SELECTED EXCERPT:
————

Question

A recent study found that 51 children who watched a commercial for Walker Crisps (potato chips) featuring a long-standing sports celebrity endorser ate a mean of 36 grams of Walker Crisps as compared to a mean of 25 g of Walker Crisps for 41 children who watched a commercial for an alternative food snack. Suppose that the sample standard deviation for the children who watched the sports celebrity–endorsed Walker Crisps commercial was 21.4 g and the sample standard deviation for the children who watched the alternative food snack commercial was 12.8 g. Assuming the population variances are not equal and alpha-05, is there any evidence that the mean amount of Walker Crisps eaten was significantly higher for the children who watched the sports celebrity- endorsed Walker Crisps commercial?
1. What is the claim from the question? What are Null and Alternative Hypothesis for this problem?
2. What kind of test do you want to use?
3. Calculate Test Statistics.
4. Find P-value.
5. What is the conclusion that you could make?

————

DATA PROVIDED:
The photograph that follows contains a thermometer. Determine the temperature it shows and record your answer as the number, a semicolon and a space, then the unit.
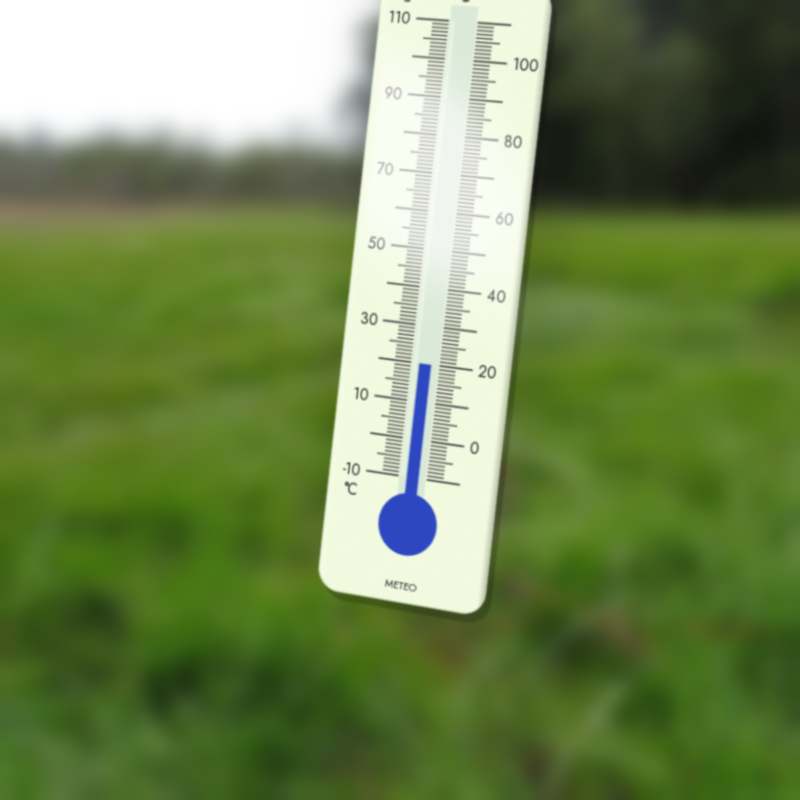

————

TASK LIST:
1. In the statistics problem, what was the sample standard deviation for the children who watched the alternative food snack commercial?
2. From the statistics problem, copy the passage starting with "1. What is the" and going on through "4. Find P-value.".

RESPONSES FOR EACH TASK:
1. 12.8 g

2.
1. What is the claim from the question? What are Null and Alternative Hypothesis for this problem?
2. What kind of test do you want to use?
3. Calculate Test Statistics.
4. Find P-value.